#### Exercices
1) Extrayez du texte proposé, sans rien y changer, le passage qui commence aux mots « C'est un peu » et qui s'arrête après « - et vulnérable. ».
2) Relevez toutes les personnes désignées par leur nom dans le texte proposé.

#### Texte proposé
··········

Née dans une famille de la haute aristocratie russe (c'est son père, le comte Rostopchine, que l'on soupçonne d'avoir incendié Moscou, pour que la mère des villes de la sainte Russie ne tombe pas entre les gros bras du parvenu Napoléon), élevée par une mère aux passions sadomasochistes bizarres, elle est devenue française (et catholique romaine) en épousant Eugène de Ségur, qu'elle n'aima point (« Si j'avais su à quel point vous aviez les yeux jaunes, Eugène, jamais je ne vous aurais épousé »). Mais elle aima les enfants qu'il lui donna, et encore les petits-enfants que ceux-ci lui donnèrent, et qui firent d'elle une des plus grandes écrivains françaises et la pionnière de la littérature enfantine.
C'est un peu triste, d'ailleurs, l'histoire des fameuses petites filles, Camille et Madeleine, héroïnes du roman Les petites filles modèles. Car ces jeunes filles sages comme des images, devenues grandes, connurent l'amertume de la vraie vie. Camille épousa un gougnafier, un sale mec, vraiment, qui dépensa son fric (pour lequel il l'avait trompée et épousée), la violait, baisait avec des femmes devant elle, et elle mourut rapidement d'humiliation et de chagrin. Elle laissait un pauvre garçon, Paul, de santé fragile et très malheureux, qui mourut à la fin de l'adolescence. Quant à Madeleine, effarée par l'histoire de sa sœur, elle demeura célibataire. Les deux sœurs, aujourd'hui, sont enterrées côte à côte, pleurant ensemble, peut-être, la mort de l'enfance, la déception de grandir et la folie des éducations qui rendent bébête - et vulnérable.

··········

#### Données fournies
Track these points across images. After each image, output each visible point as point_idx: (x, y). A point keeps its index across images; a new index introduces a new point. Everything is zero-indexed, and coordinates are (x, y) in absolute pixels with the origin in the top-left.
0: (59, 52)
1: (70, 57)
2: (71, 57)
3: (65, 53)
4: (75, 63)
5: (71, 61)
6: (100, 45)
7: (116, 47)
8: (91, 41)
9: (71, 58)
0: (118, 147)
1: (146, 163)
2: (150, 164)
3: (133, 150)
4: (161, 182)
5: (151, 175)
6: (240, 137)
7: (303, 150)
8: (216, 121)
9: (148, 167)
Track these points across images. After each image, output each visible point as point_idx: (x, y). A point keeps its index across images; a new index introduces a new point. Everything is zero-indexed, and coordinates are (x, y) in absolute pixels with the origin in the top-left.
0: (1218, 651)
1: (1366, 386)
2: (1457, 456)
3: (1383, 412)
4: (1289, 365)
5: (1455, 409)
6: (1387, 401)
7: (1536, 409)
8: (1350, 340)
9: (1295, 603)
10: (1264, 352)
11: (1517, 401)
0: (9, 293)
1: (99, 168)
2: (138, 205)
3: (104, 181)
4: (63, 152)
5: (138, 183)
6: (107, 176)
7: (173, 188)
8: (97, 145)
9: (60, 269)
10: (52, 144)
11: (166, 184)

··········

#### Corrigé
1)
C'est un peu triste, d'ailleurs, l'histoire des fameuses petites filles, Camille et Madeleine, héroïnes du roman Les petites filles modèles. Car ces jeunes filles sages comme des images, devenues grandes, connurent l'amertume de la vraie vie. Camille épousa un gougnafier, un sale mec, vraiment, qui dépensa son fric (pour lequel il l'avait trompée et épousée), la violait, baisait avec des femmes devant elle, et elle mourut rapidement d'humiliation et de chagrin. Elle laissait un pauvre garçon, Paul, de santé fragile et très malheureux, qui mourut à la fin de l'adolescence. Quant à Madeleine, effarée par l'histoire de sa sœur, elle demeura célibataire. Les deux sœurs, aujourd'hui, sont enterrées côte à côte, pleurant ensemble, peut-être, la mort de l'enfance, la déception de grandir et la folie des éducations qui rendent bébête - et vulnérable.

2)
- Rostopchine
- Napoléon
- Eugène de Ségur
- Camille
- Madeleine
- Paul